• _EXCERPT PROVIDED_

University of California, San Diego
Political Science Experimental Lab

Coordinator

Professor Mathew McCubbins

Department of Political Science
University of California, San Diego
9500 Gilman Drive
La Jolla, California 92093-0521
Office - (858) 534-3733
Fax - (858) 534-7130
E-mail - mmccubbins@ucsd.edu


Lab Description

The University of California, San Diego, political science experimental laboratory is located in the Social Science Building on the UC San Diego campus in La Jolla, California. The lab opened in October, 1995, and is operated by Professor Mathew McCubbins.  Research in the lab focuses on learning and decision making, both by individuals and by groups.  Research has been conducted on the conditions for trustworthy communication, successful delegation, group deliberation, expert testimony, priming, the use of cues in decision making, the use of algorithms in choice, as well as variants of classic economic experiments such as the trust, dictator and ultimatum games.  Our experiments have measured behavioral choices, EEG output and fMRI scans. 

For more information on the experimental laboratory, contact Professor McCubbins.

• _DATA_
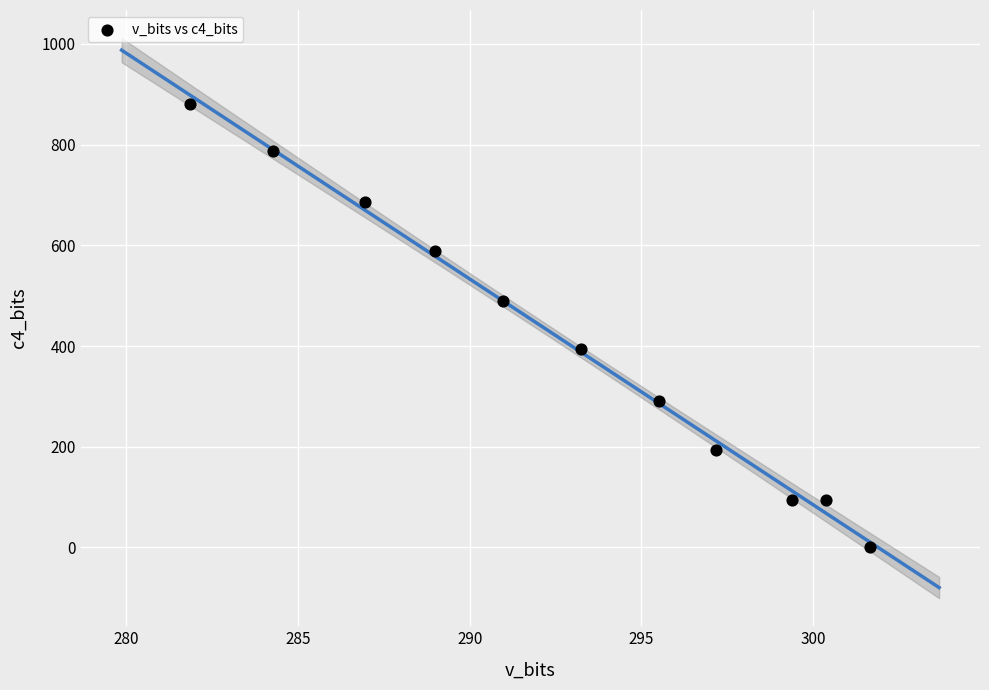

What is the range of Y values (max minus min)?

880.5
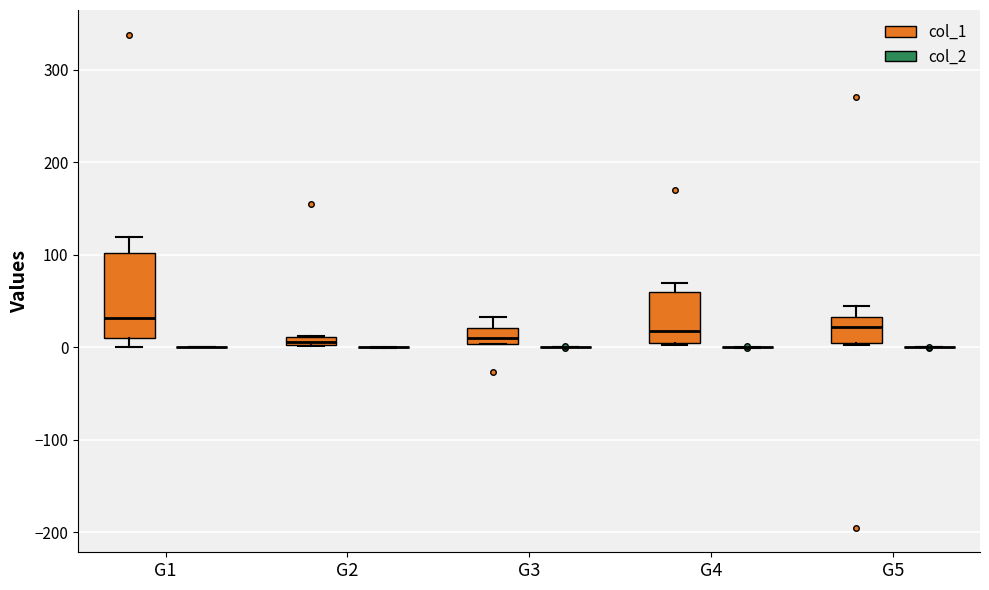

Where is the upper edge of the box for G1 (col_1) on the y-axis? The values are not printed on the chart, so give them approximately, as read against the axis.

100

• _WHAT TO WORK ON_
1 - According to the UC San Diego lab page, in which building is the experimental laboratory located?
2 - Write out the passage from the UC San Diego lab page starting with "Lab Description" and going on through "contact Professor McCubbins.".

• _COMPLETED EXERCISE_
1 - The Social Science Building on the UC San Diego campus.

2 -
Lab Description

The University of California, San Diego, political science experimental laboratory is located in the Social Science Building on the UC San Diego campus in La Jolla, California. The lab opened in October, 1995, and is operated by Professor Mathew McCubbins.  Research in the lab focuses on learning and decision making, both by individuals and by groups.  Research has been conducted on the conditions for trustworthy communication, successful delegation, group deliberation, expert testimony, priming, the use of cues in decision making, the use of algorithms in choice, as well as variants of classic economic experiments such as the trust, dictator and ultimatum games.  Our experiments have measured behavioral choices, EEG output and fMRI scans. 

For more information on the experimental laboratory, contact Professor McCubbins.